Top Docs Q&A: Carla Lamb
Lamb uses bronchial thermoplasty to treat severe asthma.
This post is part of our Top Docs Q&A series where we ask a physician who was selected as one of our Top Docs questions about their field, current research, and life as a doctor.
Name: Carla Lamb
Hospital Affiliation: Lahey Hospital and Medical Center
Title: Director of interventional pulmonary and assistant professor at Tufts University
Field: Pulmonary Disease
Specialty: Airway disorders, interventional pulmonology, and lung cancer
You are studying the effectiveness of bronchial thermoplasty for patients with severe asthma, what kind of therapy is this?
This isn’t a mainstream form of therapy, but in certain patients, not all patients may be candidates for bronchial thermoplasty and that’s basically applying heat to the airways so they can’t tighten and close. That can reduce the number of exacerbations they have and prevent them from going to the emergency room or being hospitalized.
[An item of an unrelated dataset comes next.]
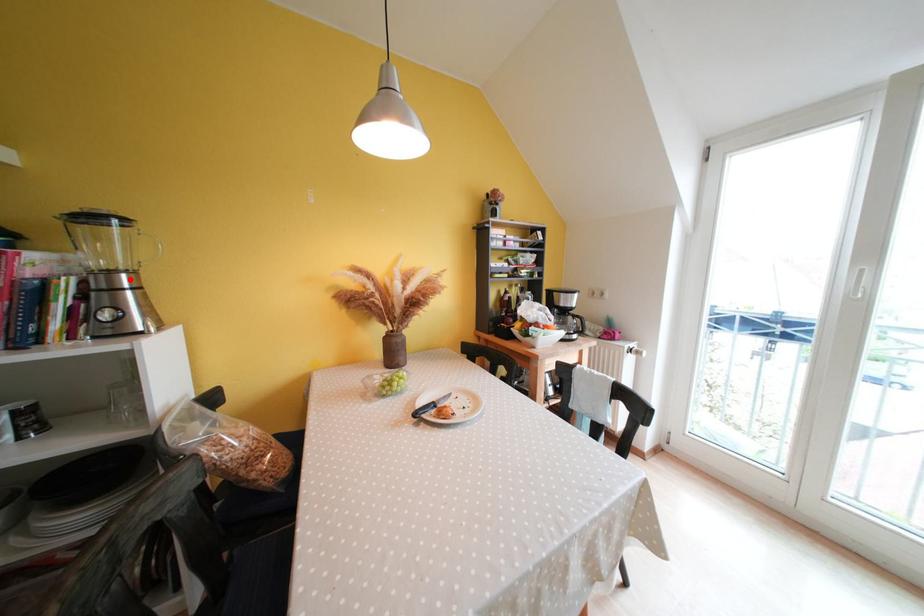
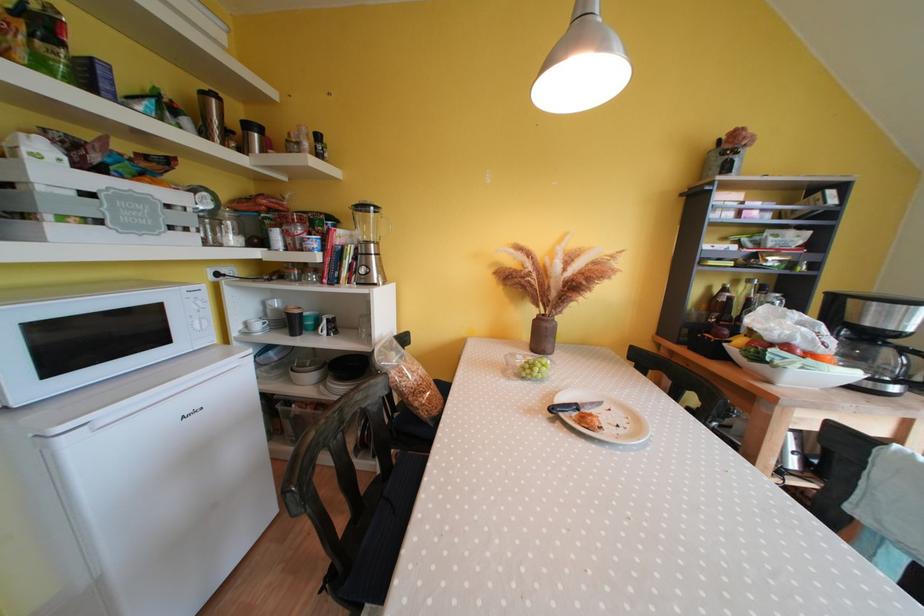
Question: I am providing you with two images of the same scene from different viewpoints. A red point is marked on the first image. At the location where the point appears in image 1, is it still visible in image 2?

Choices:
 (A) Yes
 (B) No

Answer: (A)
What does this research look like?
We are part of a multicenter post-marketing trial. The idea behind that, after the initial studies came out and said it was safe, reduced hospitalization, missed days of work, and things like that, they have additional centers see if those results could be reproduced in some way. That data does show, primarily, that we were able to reduce results and persistent benefit over time and the procedure did positively help patients that have severe asthma.
You are also studying the effectiveness of using the IBV Valve System for treating emphysema. How does that work?
Intrabronchial valve, it’s basically made of nickel and titanium, and looks like a very small umbrella. So what we’re doing, is we’re taking patients who have very severe chronic obstructive pulmonary disease (COPD). We typically say a big cause for COPD is tobacco use, so there’s a threshold in the study where if a person has a forced expiratory volume, when they do a breathing test it’s less than 45 percent. Those are the patients that fit the profile of having more severe variation of COPD and they often have daily systems of shortage of breath or are on oxygen therapy as well.
How does that help with emphysema?
The premise of the study is that we believe if a person has emphysema, there are various shapes and sizes of it. So if we do a CAT scan on patients with COPD, they can have the disease in the upper, lower, or the entire lung. So we are looking for patients with severe COPD, who have not smoked for at least four months, and have gone through a pulmonary rehab exercise program so they are the best they can be. We look at their scans, and we are able to use a protocol to determine if their lung involvement is such that we can identify possibly two lobes of lung that are not working up to par. And the idea of the valve is to place three to five of them into a preselected area of the lung that is the least efficient. By doing that, we can divert ventilation onto the lung that is not exchanging oxygen well.
Lahey Hospital uses navigation therapy to treat lung cancer. What is navigational therapy, exactly?
It’s like MapQuest for the lungs. Just like I might punch in a way of getting from point A to point B, we have the same technology to do in a patient who has a nodule, or a spot in the lung that could be a cancer. They are able to map with their CAT scan the point A to point B, and I can use my technology to get us there.
*This interview has been edited and condensed.